DocLLM: The Machines Are Reading Your Receipts!
What does it mean for the future of Document Understanding?
So essentially,
DocLLMs support rich documents like forms, invoices, receipts and contracts!
Paper: DocLLM: A layout-aware generative language model for multimodal document understanding (16 pages)
Researchers from JPMorgan AI Research are interested in processing documents properly. To process documents we currently rely on expensive image encoders or only accept text-only inputs, which makes them unsuitable for processing complex docs with visual elements.
Hmm..What’s the background?
Most documents have complex layouts and irregular formatting which poses challenges for current language models.
Traditional LLMs struggle to capture the relationships between text semantics and spatial structures in visually rich documents
Ok, So what is proposed in the research paper?
DocLLM leverages bounding box information to incorporate spatial layout structure without the need for image encoders.
A disentangled attention mechanism captures cross-alignment between text and spatial modalities.
A pre-training objective focused on infilling text blocks addresses irregular layouts and heterogeneous content and additional instruction-tuning on a comprehensive dataset fine-tunes the model for document intelligence tasks
As a result, DocLLM outperforms existing LLMs on 14 out of 16 datasets for visual question answering, natural language inference, key information extraction, and document classification tasks.
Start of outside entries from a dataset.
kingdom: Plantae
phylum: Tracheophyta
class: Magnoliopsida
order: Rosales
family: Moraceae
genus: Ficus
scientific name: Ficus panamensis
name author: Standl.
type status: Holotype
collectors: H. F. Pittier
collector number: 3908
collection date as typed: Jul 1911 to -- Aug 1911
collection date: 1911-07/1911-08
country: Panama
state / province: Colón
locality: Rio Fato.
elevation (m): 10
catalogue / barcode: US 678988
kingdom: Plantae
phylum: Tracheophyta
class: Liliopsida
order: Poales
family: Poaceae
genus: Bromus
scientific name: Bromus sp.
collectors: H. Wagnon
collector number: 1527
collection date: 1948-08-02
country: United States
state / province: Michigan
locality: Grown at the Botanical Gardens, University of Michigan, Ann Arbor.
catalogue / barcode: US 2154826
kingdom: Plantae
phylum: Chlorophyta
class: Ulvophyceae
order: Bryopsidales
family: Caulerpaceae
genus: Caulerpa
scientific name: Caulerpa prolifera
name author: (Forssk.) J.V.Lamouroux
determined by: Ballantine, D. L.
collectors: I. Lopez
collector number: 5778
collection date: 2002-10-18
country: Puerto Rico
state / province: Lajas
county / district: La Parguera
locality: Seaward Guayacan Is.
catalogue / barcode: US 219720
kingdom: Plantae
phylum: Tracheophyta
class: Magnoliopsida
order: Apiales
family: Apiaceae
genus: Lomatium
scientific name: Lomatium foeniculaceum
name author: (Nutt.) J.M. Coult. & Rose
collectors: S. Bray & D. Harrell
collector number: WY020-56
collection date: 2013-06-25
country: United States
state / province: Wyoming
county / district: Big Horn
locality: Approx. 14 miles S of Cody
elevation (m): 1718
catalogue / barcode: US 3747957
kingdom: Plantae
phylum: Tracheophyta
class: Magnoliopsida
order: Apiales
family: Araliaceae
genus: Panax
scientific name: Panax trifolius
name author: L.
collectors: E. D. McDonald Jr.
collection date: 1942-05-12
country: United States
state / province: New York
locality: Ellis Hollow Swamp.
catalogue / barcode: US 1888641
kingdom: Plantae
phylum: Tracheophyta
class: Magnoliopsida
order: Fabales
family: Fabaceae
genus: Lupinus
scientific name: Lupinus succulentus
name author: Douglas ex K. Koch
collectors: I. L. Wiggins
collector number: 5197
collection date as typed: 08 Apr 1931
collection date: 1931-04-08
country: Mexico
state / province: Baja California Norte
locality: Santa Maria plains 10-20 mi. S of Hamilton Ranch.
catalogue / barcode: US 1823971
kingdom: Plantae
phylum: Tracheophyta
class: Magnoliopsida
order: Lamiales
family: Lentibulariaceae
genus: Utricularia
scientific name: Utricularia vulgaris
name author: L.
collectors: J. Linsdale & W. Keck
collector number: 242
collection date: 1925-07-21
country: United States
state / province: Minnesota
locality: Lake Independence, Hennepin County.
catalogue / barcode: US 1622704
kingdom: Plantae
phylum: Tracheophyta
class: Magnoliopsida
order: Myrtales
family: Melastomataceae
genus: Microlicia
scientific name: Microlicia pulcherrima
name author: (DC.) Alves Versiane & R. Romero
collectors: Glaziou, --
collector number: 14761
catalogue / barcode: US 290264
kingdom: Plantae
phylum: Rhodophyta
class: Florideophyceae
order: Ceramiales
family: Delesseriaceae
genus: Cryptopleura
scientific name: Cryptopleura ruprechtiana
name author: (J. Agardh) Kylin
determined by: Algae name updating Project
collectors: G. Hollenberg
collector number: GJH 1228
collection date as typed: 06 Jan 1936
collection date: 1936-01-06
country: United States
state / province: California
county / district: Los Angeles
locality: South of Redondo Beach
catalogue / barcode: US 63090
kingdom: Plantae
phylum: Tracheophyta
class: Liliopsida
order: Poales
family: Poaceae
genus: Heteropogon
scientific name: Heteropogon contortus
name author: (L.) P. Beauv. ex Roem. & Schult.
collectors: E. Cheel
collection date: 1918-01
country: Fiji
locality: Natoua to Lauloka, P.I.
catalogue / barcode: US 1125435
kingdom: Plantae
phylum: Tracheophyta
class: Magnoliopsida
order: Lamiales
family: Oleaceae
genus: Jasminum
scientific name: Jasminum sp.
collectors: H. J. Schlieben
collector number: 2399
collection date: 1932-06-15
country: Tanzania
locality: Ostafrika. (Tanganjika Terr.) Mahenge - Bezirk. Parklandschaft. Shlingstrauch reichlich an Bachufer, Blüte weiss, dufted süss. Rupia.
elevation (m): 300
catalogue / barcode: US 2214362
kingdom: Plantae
DocLLM generalizes well to previously unseen datasets, demonstrating its robustness and adaptability.
And what’s next?
The researchers plan to infuse vision into DocLLM to improve its understanding of the visual elements of documents, such as images, tables, and charts. They also plan to investigate the use of more accurate OCR engines to obtain cohesive blocks of text from documents. This will help improve the model's performance on tasks such as visual question answering (VQA). The researchers intend to construct a VRDU instruction-tuning dataset with crowdsourced instructions and preferences to provide a more comprehensive and diverse dataset for fine-tuning the model on a variety of document intelligence tasks.
So essentially,
DocLLMs support rich documents like forms, invoices, receipts and contracts!